United New Mexico Bank v. Wilferth (In Re Wilferth)

57 B.R. 693 (1986)

In re Paul WILFERTH and Glenda Wilferth.
UNITED NEW MEXICO BANK, Plaintiff,
v.
Paul WILFERTH, et al., Defendants.

Bankruptcy No. 7-84-01096 R R, Adv. No. 85-0277 R.

United States Bankruptcy Court, D. New Mexico.

February 12, 1986.

*694 Jennie Behles, Albuquerque, N.M., for debtor.

John Funk, Artesia, N.M., for United New Mexico Bank.

MEMORANDUM OPINION

STEWART ROSE, Bankruptcy Judge.

FACTS

The defendants filed a motion to dismiss the plaintiff's complaint objecting to discharge under 11 U.S.C. § 727. The defendants assert and the record confirms that the plaintiff's complaint was not filed nor was an extension of time obtained within 60 days of the first date set for the meeting of creditors pursuant to 11 U.S.C. § 341(a). The defendant debtors contend that this Court has no discretion to extend the time limit except as provided in Rule 4004. This Court agrees with that general proposition and is bound to follow without exception the rules promulgated by the United States Supreme Court, unless the procedural rule is inconsistent with 28 U.S.C. § 2075.[1] In such case, the Bankruptcy Statutes control over inconsistent procedural rules.

In its complaint, which must be taken as true for purposes of a motion to dismiss, the plaintiff bank alleges that the debtors scheduled certain personal property in which it had a security interest at the time of the filing of the Chapter 7 petition. The trustee abandoned the property and the creditor contacted the debtor's attorney to discuss the surrender of the collateral. Thereafter the plaintiff discovered the debtor had disposed of the collateral postpetition. The plaintiff alleges violation of § 727(a)(2)(B) which provides that the Court "shall grant the debtor a discharge, unless the debtor, with intent to hinder, delay or defraud a creditor. . . . has transferred, removed, destroyed. . . . property of the estate, after the date of the filing of the petition." The creditor also alleges a violation of § 727(a)(5) which would require denial of discharge of a debtor who "has failed to explain satisfactorily, before determination of denial of discharge under this paragraph, any loss or deficiency of assets to meet the debtor's liabilities."
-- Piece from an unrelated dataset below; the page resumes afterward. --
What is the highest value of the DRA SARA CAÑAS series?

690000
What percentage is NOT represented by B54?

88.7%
The substance of the plaintiff's creditor's complaint is that the debtor stated in the schedules he had the property at the time the petition was filed. However, the property was missing when the creditor attempted to recover it, and the debtor can neither produce the property nor explain its absence.

ANALYSIS

Rule 4004 clearly states a creditor must file its complaint objecting to discharge within 60 days of the 341 meeting.[2] If the creditor filed a motion to extend prior to the expiration of that 60 days, the Court, for cause, may extend the time.[3] If the creditor neither files a complaint nor a motion for extension of time, the Court has no discretion to grant an extension of time and to permit the bar date to be extended.

Under the allegations of the complaint in this case, the plaintiff believes the debtor either disposed of its collateral post-petition or made false representations in the petition. Can the rule make post-petition conversion of property a ground for denial of discharge, require the objection to discharge be filed before the conversion is discovered, indeed perhaps before it occurs, and still be consistent with the Bankruptcy Code?
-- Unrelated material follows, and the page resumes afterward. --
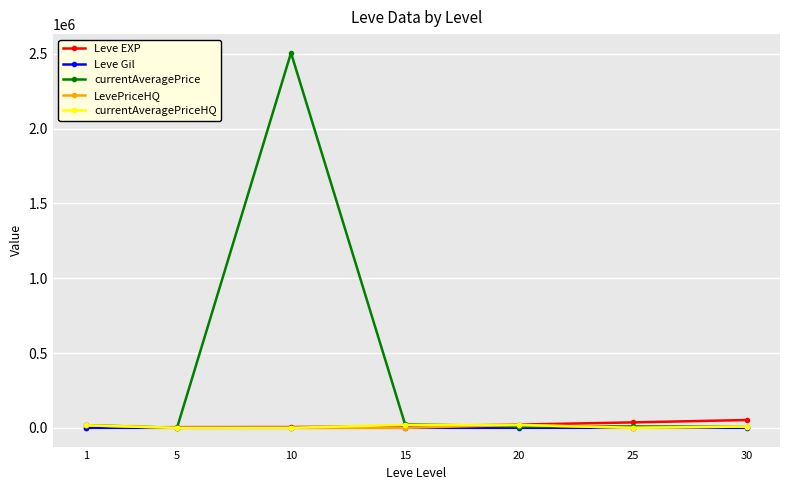

What is the average value of the currentAveragePriceHQ series?

9222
*695 In this instance it seems that the proper rule is and should be that the bar date established by Rule 4004 applies to pre-petition transactions. It has no application to post-petition transactions and there is no time limitation for the filing of the complaint objecting to the discharge based upon post-petition misconduct. Although this Court may consider the defense of latches and dismiss a complaint objecting to discharge if the misconduct is long known and prejudice may have occurred, nevertheless this Court cannot establish a bar date rule of this inflexibility without the authorization of Congress or the Supreme Court pursuant to its rule making authority.
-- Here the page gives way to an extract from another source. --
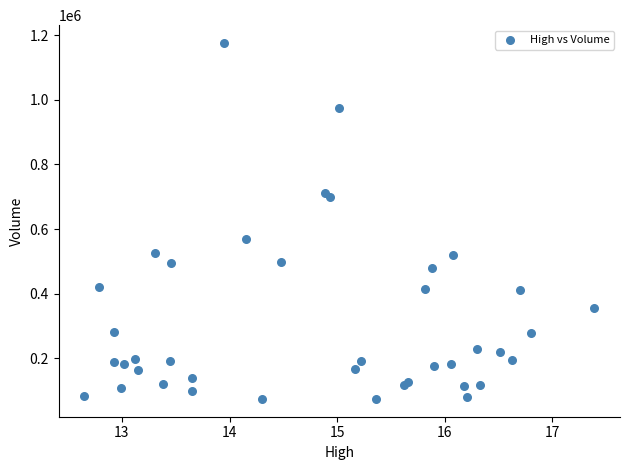

What Y value in the scatter plot is closest to 625050?

568100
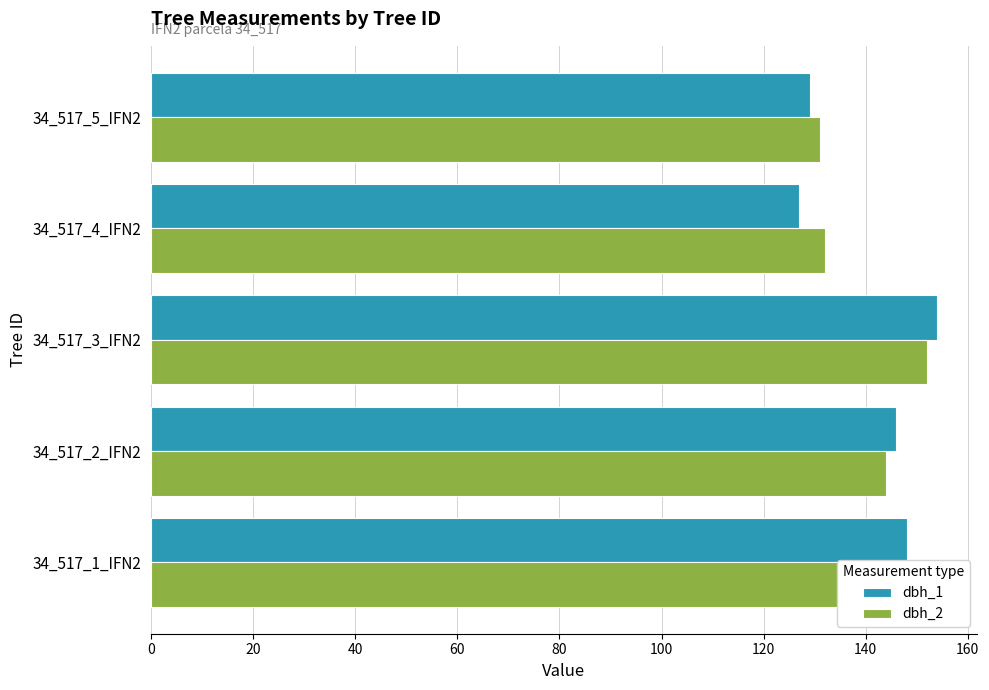

What is the total value across all series at 34_517_2_IFN2?

290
Section 727(d) sets forth grounds for revocation of a discharge and § 727(e) sets ultimate time limits within which revocation of discharge may be entertained thus protecting creditors from conduct by the debtor that is discovered only after a discharge is granted. No doubt these statutory ultimate limits would be applicable to objection to discharge as well as revocation of discharge; however, there is no suggestion from the pleadings that those ultimate time limits have any application to this case.

In so far as Rule 4004 of the Rules of Bankruptcy Procedure apply to objections to discharge alleging post-petition misconduct, it is inconsistent with 11 U.S.C. § 727 and the latter shall control.

An appropriate form of order should be prepared and submitted by prevailing counsel.

NOTES

[1] 28 U.S.C. § 2075. Bankruptcy Rules. The Supreme Court shall have the power to prescribe by general rules, the forms of process, writs, pleadings, and motions and the practice and procedure in cases under title 11.

Such rules shall not abridge, enlarge, or modify any substantive right.